─── THE DATA ───

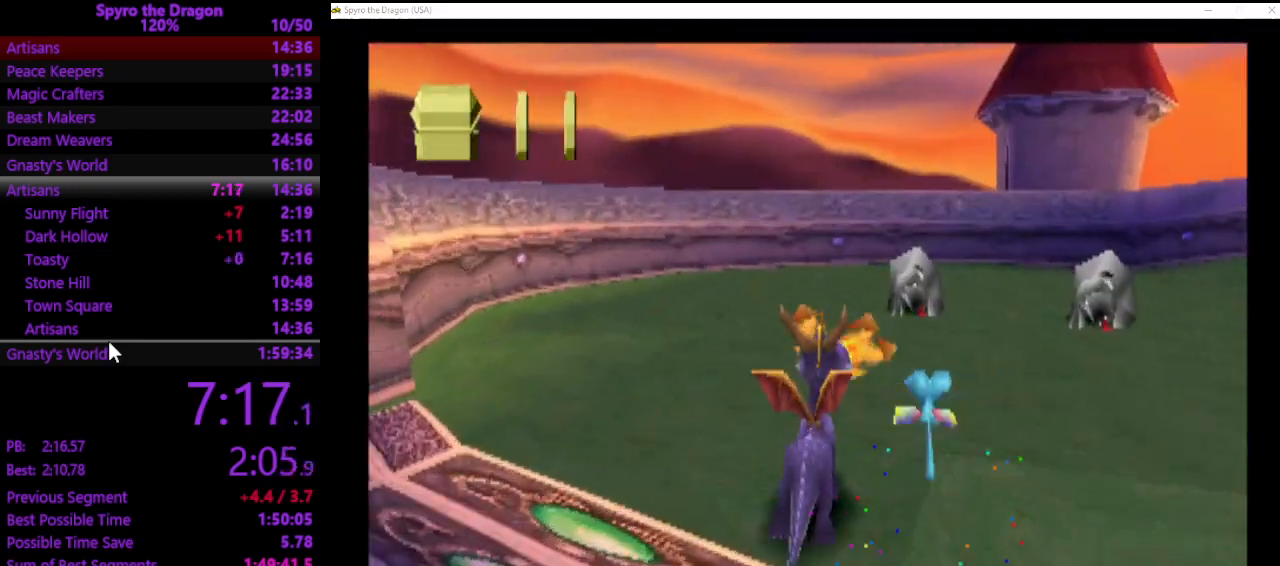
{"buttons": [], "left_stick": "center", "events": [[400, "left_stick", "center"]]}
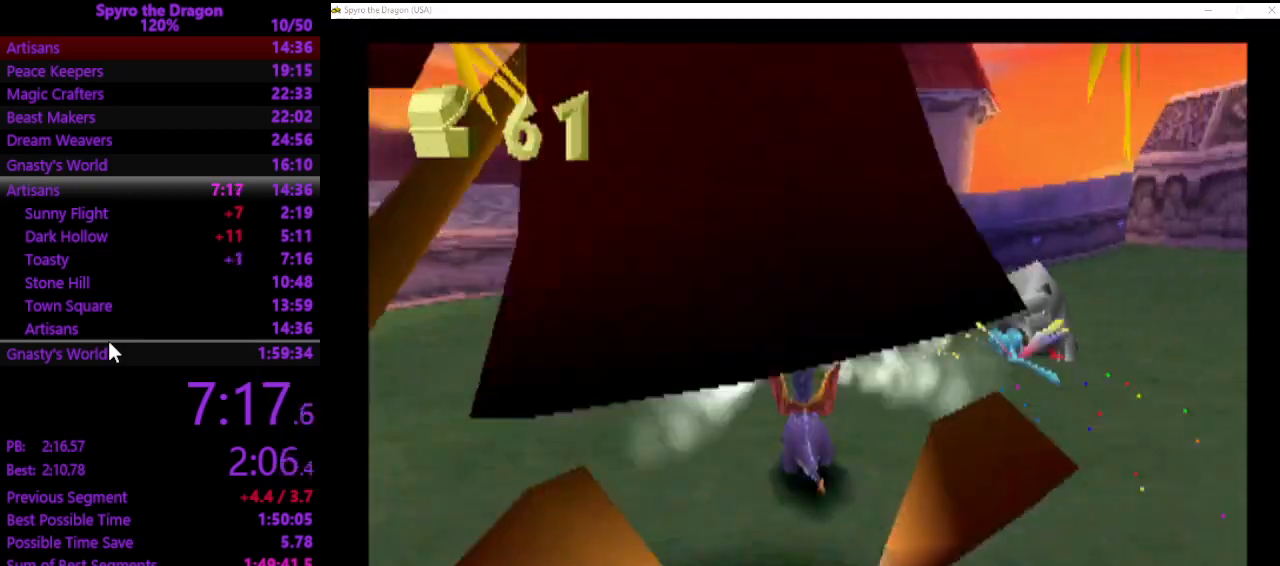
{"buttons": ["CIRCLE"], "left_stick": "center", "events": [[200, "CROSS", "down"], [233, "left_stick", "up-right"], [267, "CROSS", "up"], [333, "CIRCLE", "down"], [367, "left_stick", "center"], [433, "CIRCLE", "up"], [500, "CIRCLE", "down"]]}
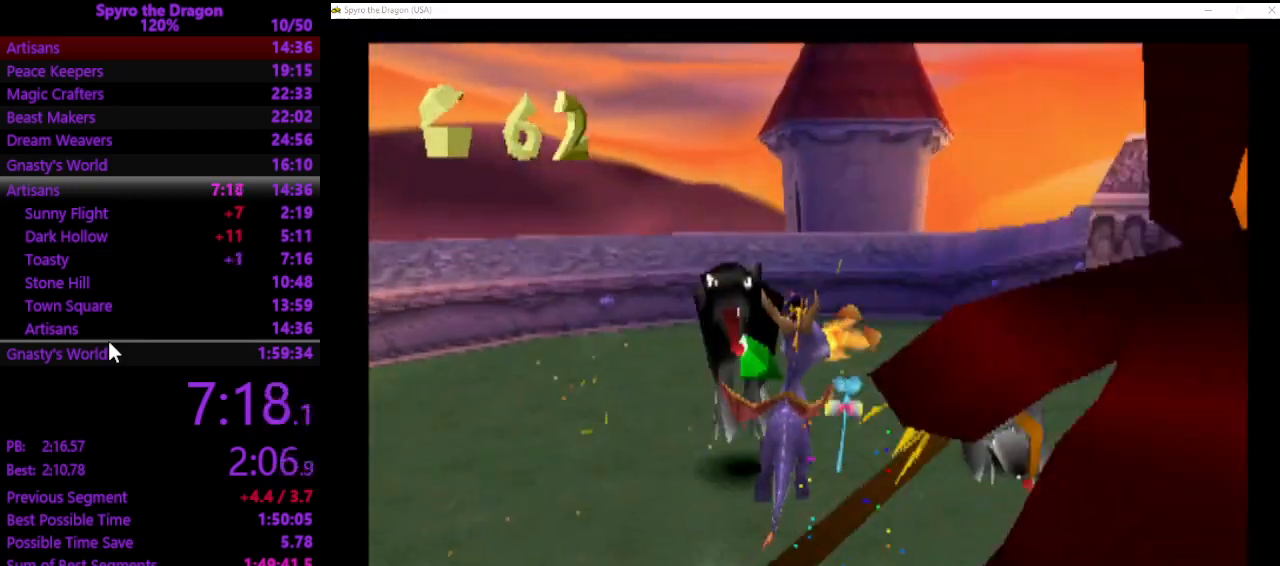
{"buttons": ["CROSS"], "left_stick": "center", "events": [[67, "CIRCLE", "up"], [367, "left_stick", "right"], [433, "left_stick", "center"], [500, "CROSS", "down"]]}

───

INSTRUCTIONS TO FOLLOW |
Copy each line of the material above exactly, but not the images.

EXPECTED OUTPUT |
{"buttons": [], "left_stick": "center", "events": [[400, "left_stick", "center"]]}
{"buttons": ["CIRCLE"], "left_stick": "center", "events": [[200, "CROSS", "down"], [233, "left_stick", "up-right"], [267, "CROSS", "up"], [333, "CIRCLE", "down"], [367, "left_stick", "center"], [433, "CIRCLE", "up"], [500, "CIRCLE", "down"]]}
{"buttons": ["CROSS"], "left_stick": "center", "events": [[67, "CIRCLE", "up"], [367, "left_stick", "right"], [433, "left_stick", "center"], [500, "CROSS", "down"]]}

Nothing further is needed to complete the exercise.